A few large players have already taken this approach and are offering price premia to suppliers who meet agreed sustainability protocols.

There are a number of such payments in the dairy sector and Irish Distillers is now paying a price premium to growers who meet a range of sustainability criteria.

The more farmgate prices revert to those of commodities, the greater is the pressure on farm margins and incomes

Where a price premium exists, farmers can quickly access the cost-benefit of going down that road. Those in the food chain who want it know they have to pay for it. It is easy to judge the worth of these premia when a market remains for conventional product. Many farmgate produce buyers are being, or will be, forced to take broadly similar measures over time.
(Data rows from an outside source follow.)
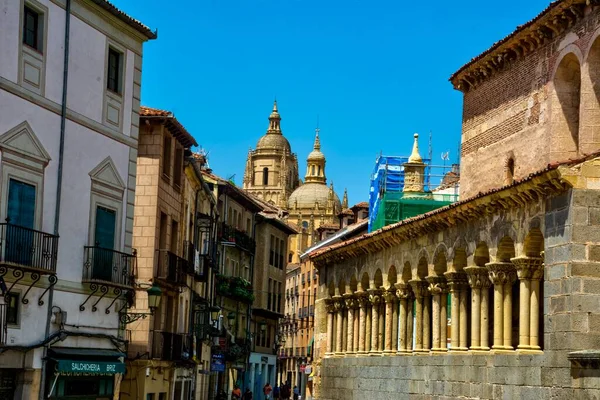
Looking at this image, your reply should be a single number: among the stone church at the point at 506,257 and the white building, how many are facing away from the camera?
0

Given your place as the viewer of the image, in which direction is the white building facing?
facing the viewer and to the right of the viewer

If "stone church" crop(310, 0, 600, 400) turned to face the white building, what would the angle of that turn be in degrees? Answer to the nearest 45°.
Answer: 0° — it already faces it

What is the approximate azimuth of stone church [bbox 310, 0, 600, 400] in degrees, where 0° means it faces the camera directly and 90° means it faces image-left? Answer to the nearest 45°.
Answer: approximately 45°
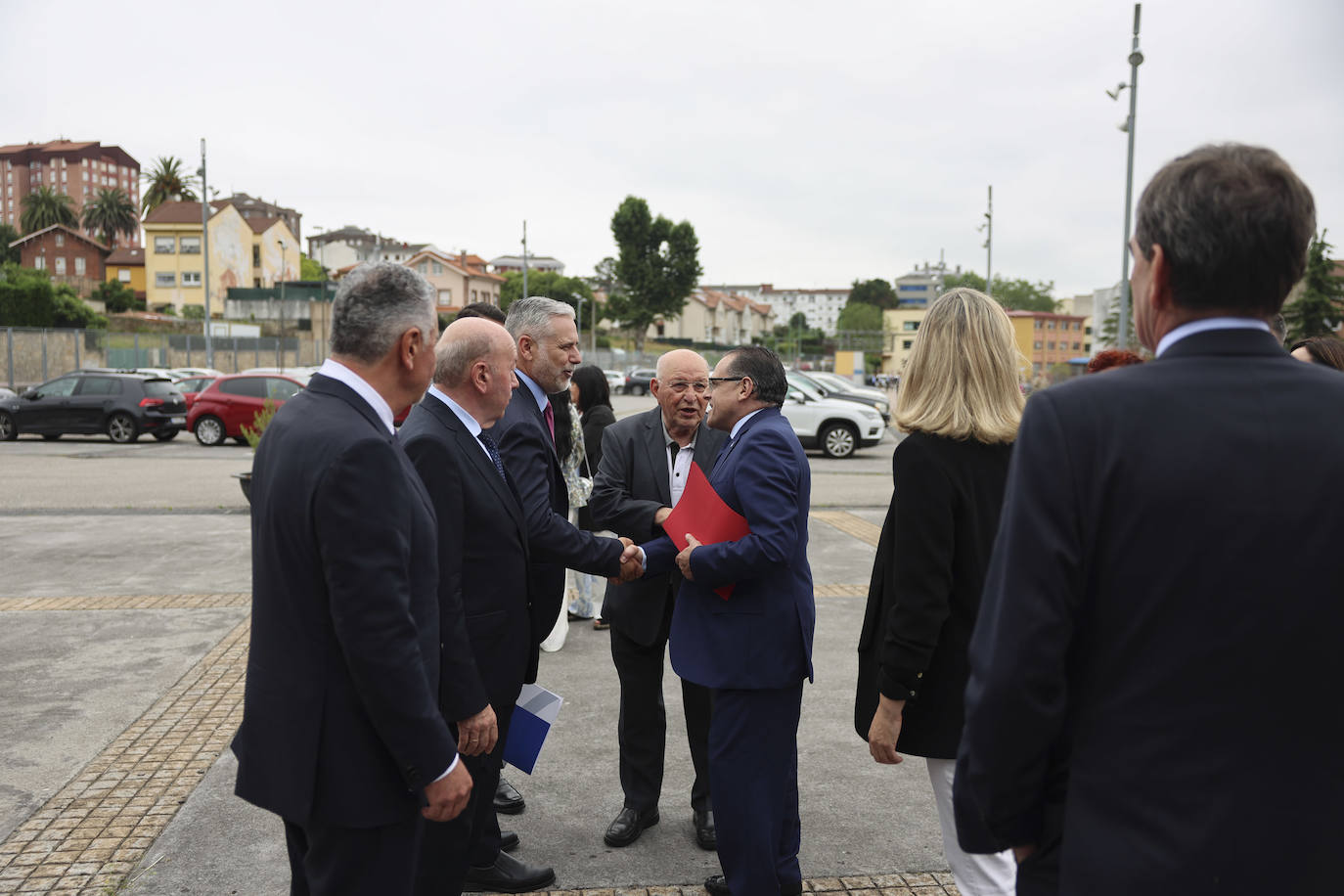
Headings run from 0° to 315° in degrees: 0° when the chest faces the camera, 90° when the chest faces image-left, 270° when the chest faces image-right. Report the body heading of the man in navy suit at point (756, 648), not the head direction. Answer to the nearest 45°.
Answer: approximately 90°

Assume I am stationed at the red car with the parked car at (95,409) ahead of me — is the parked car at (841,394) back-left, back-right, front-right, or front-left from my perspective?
back-right

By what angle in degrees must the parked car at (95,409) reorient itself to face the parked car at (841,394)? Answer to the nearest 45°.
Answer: approximately 135° to its right

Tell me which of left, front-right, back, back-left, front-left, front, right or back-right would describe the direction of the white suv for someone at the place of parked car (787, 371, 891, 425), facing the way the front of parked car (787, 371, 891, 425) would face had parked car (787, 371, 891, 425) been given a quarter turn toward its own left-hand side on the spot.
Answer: back-right

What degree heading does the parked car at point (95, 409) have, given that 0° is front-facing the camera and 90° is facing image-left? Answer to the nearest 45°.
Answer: approximately 135°

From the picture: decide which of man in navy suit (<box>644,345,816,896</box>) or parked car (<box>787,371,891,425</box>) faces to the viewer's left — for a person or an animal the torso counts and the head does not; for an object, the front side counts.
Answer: the man in navy suit

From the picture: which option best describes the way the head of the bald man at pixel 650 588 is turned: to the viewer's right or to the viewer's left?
to the viewer's right

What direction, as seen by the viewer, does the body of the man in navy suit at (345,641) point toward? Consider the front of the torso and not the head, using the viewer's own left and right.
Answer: facing away from the viewer and to the right of the viewer

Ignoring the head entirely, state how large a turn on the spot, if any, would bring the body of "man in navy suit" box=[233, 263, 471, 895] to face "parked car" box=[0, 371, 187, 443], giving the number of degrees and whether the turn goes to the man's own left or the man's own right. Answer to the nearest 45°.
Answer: approximately 45° to the man's own left

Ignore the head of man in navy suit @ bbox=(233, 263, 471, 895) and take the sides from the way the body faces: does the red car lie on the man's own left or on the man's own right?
on the man's own left

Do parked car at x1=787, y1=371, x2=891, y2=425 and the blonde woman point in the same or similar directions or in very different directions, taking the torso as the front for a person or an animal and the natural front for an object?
very different directions

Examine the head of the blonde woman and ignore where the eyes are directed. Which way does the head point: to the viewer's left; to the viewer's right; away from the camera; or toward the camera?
away from the camera

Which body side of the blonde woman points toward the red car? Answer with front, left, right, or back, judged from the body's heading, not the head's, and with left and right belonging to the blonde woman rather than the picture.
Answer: front
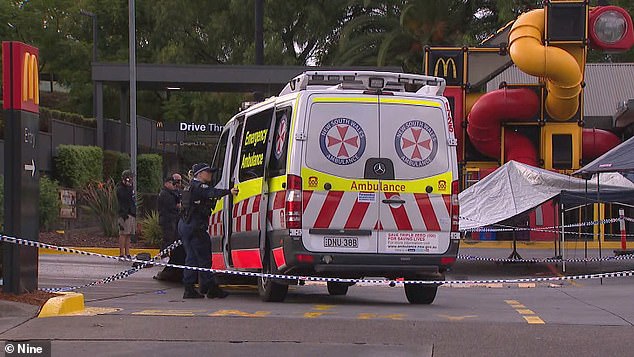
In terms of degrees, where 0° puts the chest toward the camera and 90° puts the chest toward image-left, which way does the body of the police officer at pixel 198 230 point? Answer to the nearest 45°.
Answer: approximately 270°

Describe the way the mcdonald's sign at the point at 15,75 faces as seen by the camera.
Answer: facing the viewer and to the right of the viewer

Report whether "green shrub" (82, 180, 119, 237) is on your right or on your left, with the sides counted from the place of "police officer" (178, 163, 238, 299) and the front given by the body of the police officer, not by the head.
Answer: on your left

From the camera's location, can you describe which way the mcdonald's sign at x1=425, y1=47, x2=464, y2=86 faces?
facing the viewer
The fear is that all producers will be pushed towards specific standards and practices that add cost. But when sustainable practices become the ‘norm’, will these essential payments continue? The more farmgate prices revert to those of commodities, the greater is the pressure on farm margins and incomes.

The EU seems to want sustainability at no extra cost, but this seems impossible

Ultimately, this is largely what brought about the loss of sustainable practices in the first place. Farmers have good reason to believe that double standards exist in the food chain, with native suppliers being forced to jump through hoops to have the right to supply, while cheap imported product is used in the same process.
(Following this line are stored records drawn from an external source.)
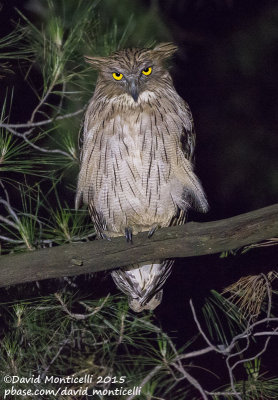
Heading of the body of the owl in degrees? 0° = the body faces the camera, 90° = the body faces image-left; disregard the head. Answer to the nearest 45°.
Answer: approximately 0°
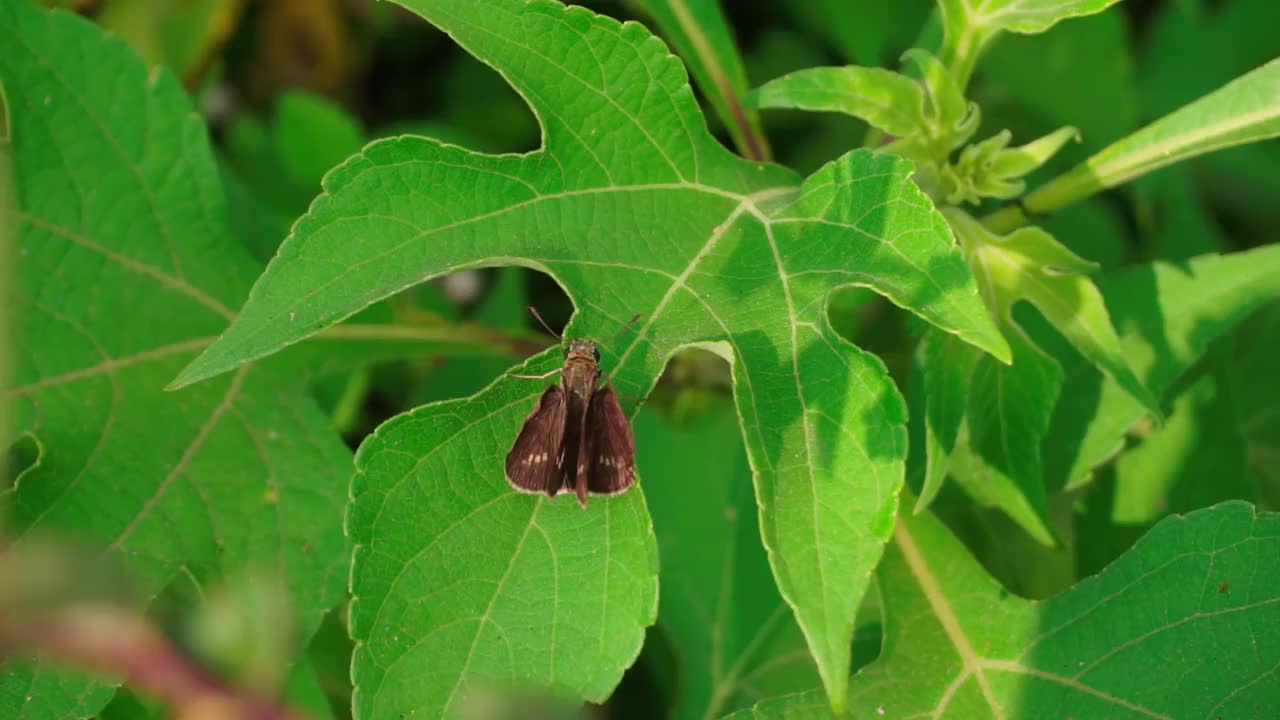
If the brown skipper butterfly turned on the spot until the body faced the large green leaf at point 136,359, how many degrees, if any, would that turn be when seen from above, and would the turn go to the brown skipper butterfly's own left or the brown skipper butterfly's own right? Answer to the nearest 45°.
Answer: approximately 45° to the brown skipper butterfly's own left

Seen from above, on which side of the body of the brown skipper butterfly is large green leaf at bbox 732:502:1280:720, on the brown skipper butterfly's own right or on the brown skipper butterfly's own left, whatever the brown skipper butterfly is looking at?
on the brown skipper butterfly's own right

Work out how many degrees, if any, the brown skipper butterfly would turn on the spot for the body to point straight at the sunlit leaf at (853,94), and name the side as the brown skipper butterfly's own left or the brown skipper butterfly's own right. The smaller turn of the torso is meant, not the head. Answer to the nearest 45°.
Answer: approximately 45° to the brown skipper butterfly's own right

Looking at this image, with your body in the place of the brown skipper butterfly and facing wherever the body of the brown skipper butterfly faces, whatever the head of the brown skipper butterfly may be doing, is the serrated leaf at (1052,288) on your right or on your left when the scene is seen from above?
on your right

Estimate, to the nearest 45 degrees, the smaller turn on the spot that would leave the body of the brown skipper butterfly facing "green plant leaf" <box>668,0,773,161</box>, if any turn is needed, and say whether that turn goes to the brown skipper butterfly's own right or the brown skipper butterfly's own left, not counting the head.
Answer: approximately 45° to the brown skipper butterfly's own right

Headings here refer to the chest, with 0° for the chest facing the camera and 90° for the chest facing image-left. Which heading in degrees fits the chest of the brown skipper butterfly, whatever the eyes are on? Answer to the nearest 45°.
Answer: approximately 180°

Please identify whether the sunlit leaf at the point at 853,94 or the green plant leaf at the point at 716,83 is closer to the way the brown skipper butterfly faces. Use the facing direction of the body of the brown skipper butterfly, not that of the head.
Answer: the green plant leaf
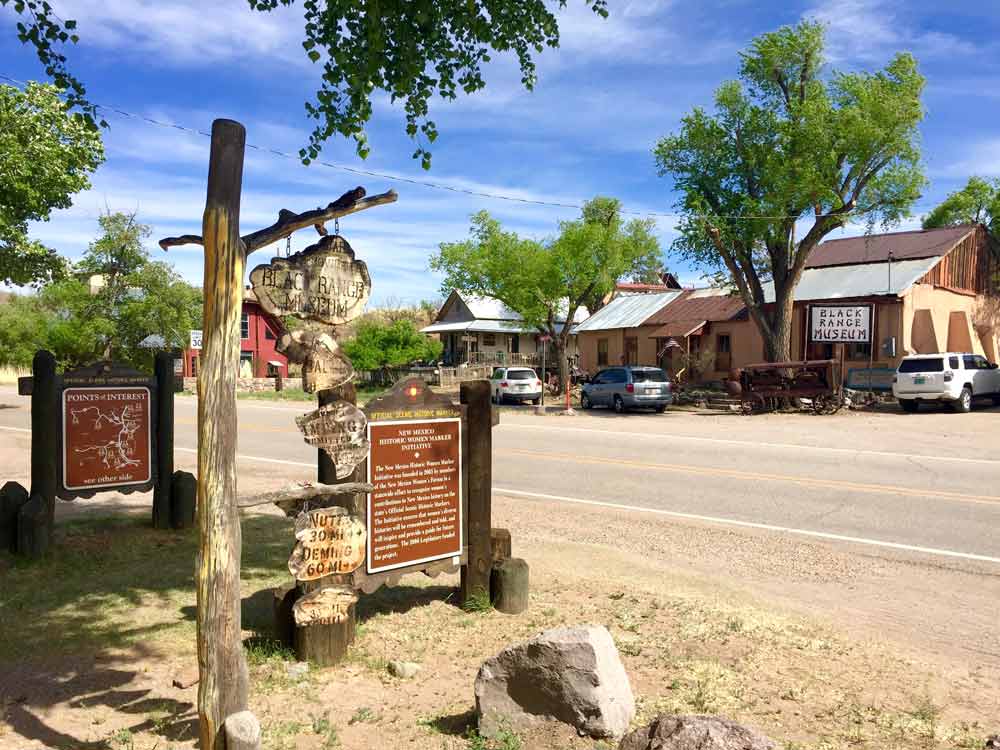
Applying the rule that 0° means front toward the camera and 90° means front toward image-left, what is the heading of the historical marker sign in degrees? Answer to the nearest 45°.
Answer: approximately 315°

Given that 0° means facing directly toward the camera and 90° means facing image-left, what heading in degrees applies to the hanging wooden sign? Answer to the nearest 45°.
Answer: approximately 0°

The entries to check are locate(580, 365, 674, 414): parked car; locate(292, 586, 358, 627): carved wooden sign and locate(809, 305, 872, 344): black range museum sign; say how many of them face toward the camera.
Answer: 2

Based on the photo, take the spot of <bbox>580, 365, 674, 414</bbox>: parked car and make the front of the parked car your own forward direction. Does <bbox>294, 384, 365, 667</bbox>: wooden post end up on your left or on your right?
on your left

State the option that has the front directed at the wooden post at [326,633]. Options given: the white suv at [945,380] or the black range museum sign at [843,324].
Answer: the black range museum sign

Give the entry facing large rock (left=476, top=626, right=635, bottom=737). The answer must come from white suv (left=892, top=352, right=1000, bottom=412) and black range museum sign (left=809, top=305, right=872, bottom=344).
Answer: the black range museum sign

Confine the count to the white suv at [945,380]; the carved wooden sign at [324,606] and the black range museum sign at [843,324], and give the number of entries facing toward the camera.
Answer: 2

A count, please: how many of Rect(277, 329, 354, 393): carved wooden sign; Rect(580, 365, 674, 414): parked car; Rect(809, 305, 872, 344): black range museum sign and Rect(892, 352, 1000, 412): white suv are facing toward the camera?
2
A successful drive for sustainability will depend on having an official watchdog, plus the vigilance of consumers. When traceability was imposed on the food chain, it quickly became a right to sell and a net cost to producers. The EU seems to want sustainability at no extra cost, but this seems impossible.

Get farm savvy

Against this background, farmers need to concentrate on getting a premium when it is available. But the greater focus must be on doing the simple things well on farm. These are the things that bring output benefit or cost reduction.

These may or may not come under the sustainability premium banner, but these actions are likely to be the most durable responses over time.
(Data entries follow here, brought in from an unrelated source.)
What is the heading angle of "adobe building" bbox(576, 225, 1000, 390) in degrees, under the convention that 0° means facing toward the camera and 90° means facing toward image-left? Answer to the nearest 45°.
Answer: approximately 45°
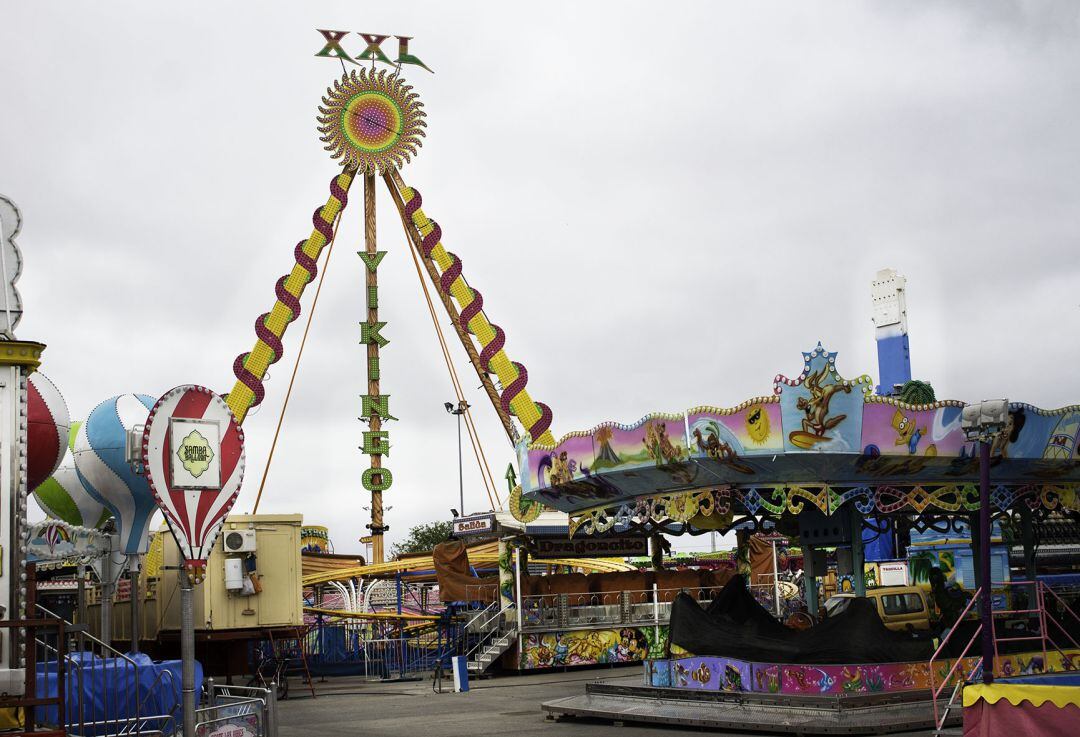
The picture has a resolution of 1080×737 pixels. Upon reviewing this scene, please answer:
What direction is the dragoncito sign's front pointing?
toward the camera

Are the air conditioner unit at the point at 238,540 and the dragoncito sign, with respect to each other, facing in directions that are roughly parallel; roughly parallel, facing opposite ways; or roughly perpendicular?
roughly parallel

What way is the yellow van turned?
to the viewer's left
Kerry Group pushing to 100% renewable electricity

Renewable energy is one of many strings in the sustainability bow. We see refrences to the use of technologies that use sunlight, anaerobic digestion and wind to generate power for farm requirements such as water heating, running large storage fridges, etc, and, for processing, the operation of industrial drying facilities.

Renewable energy can be as small as a photocell to charge your phone, roof panels for jobs such as heating water or photovoltaic panels to produce electrical power. Projects can vary in size and scale right up to the Project Clover proposal to produce a significant quantity of biogas to replace fossil fuels for the thermal energy requirement in drying milk.

The move is claimed to decrease its carbon footprint by over one million tonnes between now and 2025

Most of these fade into insignificance in comparison to the recent announcement by Kerry Group that it will use 100% renewable electricity by 2025. This is not just in Ireland, but across all its global operations. The move is claimed to decrease its carbon footprint by over one million tonnes between now and 2025.

Kerry announced that the transition to 100% renewable electricity is part of its goal to cut its operational emissions by 33% over the next decade and to reach net-zero emissions before 2050. It is using a broad range of measures across its global business to support its transition to its broader goal of net zero carbon.

While the move to renewable energy will have an immediate impact, some of the other measures necessary to achieve its objectives will take much longer to take effect.